Of course, you could buy one separately – and Parrot is just one company who manufactures such things – but a bundled Bluetooth adapter wouldn’t have added too much to the cost, and it would add a great deal of straight out of box value to the package.
This isn’t the only oversight either since – once again – Parrot has chosen not to include any memory card slots. It’s dedication to all things Bluetooth is admirable, but there are several very strong arguments to be made for having memory card slots on a device such as this.
It’s not hard to imagine a vast majority of people wishing to simply take photos from their camera’s memory card, and put them straight onto a photo viewer. Since Bluetooth is the only connectivity provided you have no choice but to transfer photos onto another device first; an unnecessary imposition.

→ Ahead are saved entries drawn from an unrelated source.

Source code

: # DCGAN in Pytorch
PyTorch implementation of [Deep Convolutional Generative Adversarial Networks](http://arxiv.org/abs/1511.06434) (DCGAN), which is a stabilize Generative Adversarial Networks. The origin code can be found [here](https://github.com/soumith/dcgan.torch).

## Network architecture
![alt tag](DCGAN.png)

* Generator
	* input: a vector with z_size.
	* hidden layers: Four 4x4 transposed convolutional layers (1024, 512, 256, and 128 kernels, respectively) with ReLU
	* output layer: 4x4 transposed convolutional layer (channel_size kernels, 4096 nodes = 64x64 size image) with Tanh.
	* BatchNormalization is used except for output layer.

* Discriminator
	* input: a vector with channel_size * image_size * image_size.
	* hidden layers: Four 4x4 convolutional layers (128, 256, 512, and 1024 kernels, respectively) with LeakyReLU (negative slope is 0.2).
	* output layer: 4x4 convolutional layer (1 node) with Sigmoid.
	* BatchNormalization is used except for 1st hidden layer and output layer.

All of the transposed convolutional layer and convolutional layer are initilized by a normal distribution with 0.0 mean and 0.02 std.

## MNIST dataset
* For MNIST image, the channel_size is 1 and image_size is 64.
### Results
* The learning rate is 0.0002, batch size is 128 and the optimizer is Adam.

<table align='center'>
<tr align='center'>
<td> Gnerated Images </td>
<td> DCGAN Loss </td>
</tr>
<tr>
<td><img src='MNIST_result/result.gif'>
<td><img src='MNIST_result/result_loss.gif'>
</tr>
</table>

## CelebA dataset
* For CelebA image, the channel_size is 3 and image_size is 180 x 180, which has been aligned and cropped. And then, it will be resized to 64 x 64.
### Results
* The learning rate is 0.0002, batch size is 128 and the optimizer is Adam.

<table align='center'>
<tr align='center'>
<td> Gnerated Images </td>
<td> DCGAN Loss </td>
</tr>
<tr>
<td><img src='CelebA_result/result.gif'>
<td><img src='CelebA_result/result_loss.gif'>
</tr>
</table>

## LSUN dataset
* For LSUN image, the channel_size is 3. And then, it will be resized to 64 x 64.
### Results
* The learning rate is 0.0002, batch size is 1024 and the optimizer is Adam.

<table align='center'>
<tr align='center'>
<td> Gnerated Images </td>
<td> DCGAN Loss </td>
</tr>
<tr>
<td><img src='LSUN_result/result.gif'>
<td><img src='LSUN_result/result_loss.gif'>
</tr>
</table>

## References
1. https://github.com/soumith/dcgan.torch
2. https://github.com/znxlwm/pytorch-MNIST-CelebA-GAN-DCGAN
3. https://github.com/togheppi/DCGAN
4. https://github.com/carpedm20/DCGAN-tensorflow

It isn’t, however, all doom and gloom for the Parrot Photo Viewer and it has at least addressed one problem common in this market – stingy internal memory. There’s 128MB of internal memory, which allows for around 500 photos to be stored at any one time.
This is a significant improvement over the Philips Photo Frame range that only features 18MB of internal storage – although the memory card reader of the Philips certainly alleviates this issue to a significant degree.
For most purposes, however, 128MB is probably sufficient so one needn’t worry too much about running out of space for your photos.
The main saving grace of the Parrot Photo Viewer is, however, the interface. Situated on the back are three navigation buttons, with two triangular movement buttons and a circular menu button. These are a nicely situated, and it’s very easy to differentiate between each button by touch alone.